President Donald Trump is newly pitching a massive federal tax code overhaul as a middle-class tax cut that would level the playing field for American business, but Democrats are pushing back against what Sen. Elizabeth Warren described as “warmed-over” Republican trickle down economics.

Trump and Republican leaders in Congress are trying to turn the page from their failed repeal of Obamacare by charging into a debate over a tax system that the White House said was “rigged against hardworking Americans.”

Trump called the tax reform framework, which included a slashing of the corporate tax rate to 20 percent, “the largest tax cut, essentially, in the history of our country.”

“We want tax reform that is pro-growth, pro-jobs, pro-worker, pro-family, and, yes, tax reform that is pro-American,” Trump said at a rally in Indiana. “It’s time to take care of our people, to rebuild our nation, and to fight for our great American workers.”

The introduction of Trump’s plan will likely sent Congress into a debate this fall over tax policy while in Massachusetts policy analysts are mulling over the impacts of reductions in the sales tax rate and a new surtax on household income above $1 million, both proposals that may appear on the 2018 ballot.

The Trump plan calls for reducing the number of tax brackets from seven to three – 12 percent, 25 percent, and 35 percent.
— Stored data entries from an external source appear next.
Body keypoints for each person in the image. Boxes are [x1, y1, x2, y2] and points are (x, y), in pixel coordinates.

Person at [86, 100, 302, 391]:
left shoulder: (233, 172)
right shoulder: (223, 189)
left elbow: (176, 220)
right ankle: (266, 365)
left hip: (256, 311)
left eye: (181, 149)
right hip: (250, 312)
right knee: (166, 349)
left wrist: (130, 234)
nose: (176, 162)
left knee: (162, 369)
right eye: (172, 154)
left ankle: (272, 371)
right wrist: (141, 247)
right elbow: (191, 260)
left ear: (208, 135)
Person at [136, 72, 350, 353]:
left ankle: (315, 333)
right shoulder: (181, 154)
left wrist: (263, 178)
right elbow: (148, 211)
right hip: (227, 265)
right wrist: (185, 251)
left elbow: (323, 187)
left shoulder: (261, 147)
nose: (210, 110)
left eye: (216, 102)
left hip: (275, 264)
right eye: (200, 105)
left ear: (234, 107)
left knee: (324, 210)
While the highest income earners currently pay 39.6 percent on income, the GOP framework allows for a possible fourth bracket to ensure the wealthiest American don’t pay a smaller share of their income than they do today.
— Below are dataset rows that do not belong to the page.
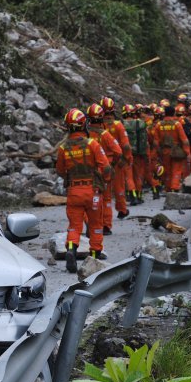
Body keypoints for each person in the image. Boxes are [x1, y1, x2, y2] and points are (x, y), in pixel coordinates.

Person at [56, 108, 112, 272]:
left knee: (74, 225)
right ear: (83, 125)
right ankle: (94, 258)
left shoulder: (63, 148)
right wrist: (104, 181)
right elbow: (106, 167)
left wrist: (69, 179)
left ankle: (71, 249)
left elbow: (60, 170)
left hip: (74, 191)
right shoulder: (92, 144)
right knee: (95, 225)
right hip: (92, 191)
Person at [86, 104, 123, 236]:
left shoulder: (85, 134)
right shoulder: (105, 135)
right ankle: (106, 226)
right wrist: (113, 163)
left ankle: (91, 224)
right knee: (106, 199)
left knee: (89, 199)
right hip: (105, 170)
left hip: (89, 171)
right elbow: (118, 151)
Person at [100, 97, 135, 216]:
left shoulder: (98, 127)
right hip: (116, 161)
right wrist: (127, 158)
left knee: (104, 189)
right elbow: (125, 145)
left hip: (101, 162)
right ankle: (122, 210)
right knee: (119, 186)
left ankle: (104, 213)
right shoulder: (118, 125)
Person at [153, 105, 190, 192]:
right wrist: (187, 152)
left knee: (167, 171)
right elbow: (184, 140)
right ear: (173, 113)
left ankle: (168, 189)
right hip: (176, 150)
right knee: (176, 170)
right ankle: (175, 187)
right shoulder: (177, 124)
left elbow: (155, 142)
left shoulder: (159, 125)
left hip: (165, 151)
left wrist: (157, 153)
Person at [123, 104, 149, 204]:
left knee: (129, 175)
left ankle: (132, 195)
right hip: (139, 153)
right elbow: (146, 139)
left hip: (127, 154)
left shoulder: (121, 124)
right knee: (138, 175)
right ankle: (139, 195)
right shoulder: (141, 123)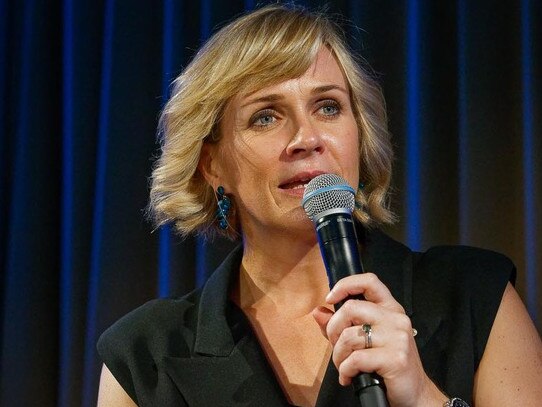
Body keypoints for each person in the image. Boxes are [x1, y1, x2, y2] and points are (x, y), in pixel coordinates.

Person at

The increase in the lowest tax bracket from 10 percent would also be offset, according to the administration, by a doubling of the standard deductions to $12,000 for an individual and $24,000 for a married couple, and an increase in the child tax credit.

The framework did not specify the income ranges that would fit into each tax bracket, leaving major questions about how the plan would impact Massachusetts families, according to one accountant.
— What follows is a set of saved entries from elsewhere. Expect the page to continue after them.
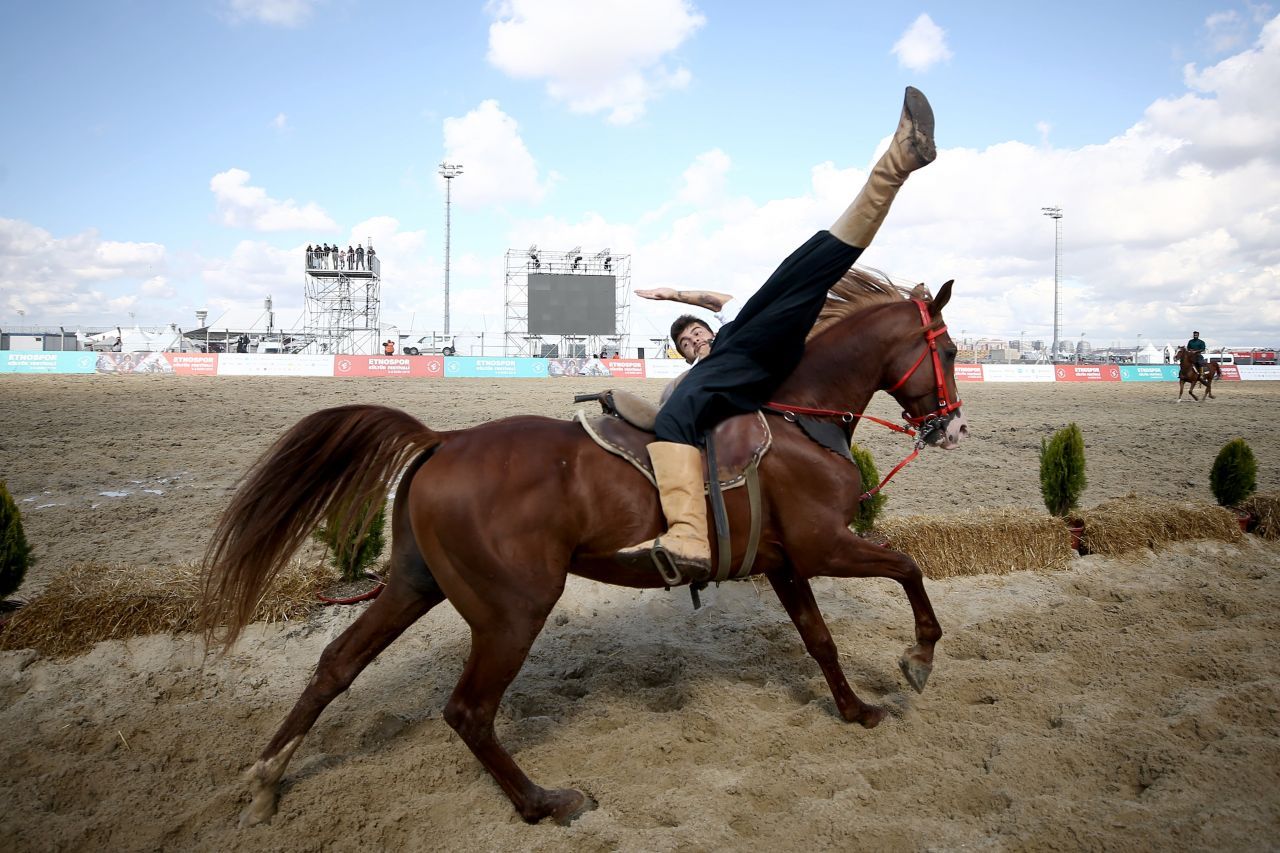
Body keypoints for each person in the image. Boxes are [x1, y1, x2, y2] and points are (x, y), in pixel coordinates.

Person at [616, 86, 937, 581]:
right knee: (819, 259)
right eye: (685, 344)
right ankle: (898, 161)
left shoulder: (731, 317)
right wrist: (700, 358)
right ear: (685, 355)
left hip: (752, 337)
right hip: (752, 354)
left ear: (708, 328)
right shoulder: (708, 368)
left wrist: (674, 294)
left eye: (696, 333)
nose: (694, 340)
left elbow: (712, 299)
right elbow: (692, 380)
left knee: (812, 256)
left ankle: (686, 536)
Mark Nichols, a principal with Landmark Financial Services in Andover, said an increase in the standard deduction combined with the elimination of other personal exemptions and deductions turn out to be offsets for many taxpayers.

“It sounds good, but it may not really be a huge windfall,” he said.

The businesses tax cuts could lead to higher taxable profits, payrolls and investments that could be a boon to the Massachusetts economy, he said, as long as those increased profits get reinvested in workers and the broader economy.

Trump has had difficulty over his first months in office shepherding major proposals through a closely split Congress, but his administration indicated out of the gate that it had developed the tax reform framework in cooperation with the House Ways and Means and Senate Finance committees.

Still, without a plan to pay for the tax cuts and many of the details in the proposal left to Congress to sort out, tax reform will not be an easy sell.

“The ‘new’ Republican tax plan is the same warmed-over, trickle-down plan they’ve been pushing for decades. It delivers massive tax cuts to millionaires and giant corporations and kicks working families to the curb,” U.S. Sen. Elizabeth Warren said.

Warren singled out the elimination of the state and local tax deduction and the proposed repeal of the estate tax as areas of concern, as well as the proposal’s potential to “explode the deficit” or lead to calls from Republicans for the cutting of Medicaid, Medicare and research funding.

U.S. Rep. Richard Neal, a Springfield Democrat and the ranking minority member of the Ways and Means Committee, also said the plan would benefit the rich, and criticized the lack of key details in the nine-page framework released by the White House.

“This tax plan would give big tax cuts to the wealthiest Americans, helping the rich get richer while leaving behind working families and middle-class Americans. Not only that, their plan would also explode our nation’s deficit by believing that tax cuts pay for themselves – something that respected economists on both sides of the aisle know is simply not true or borne out by any facts,” Neal said.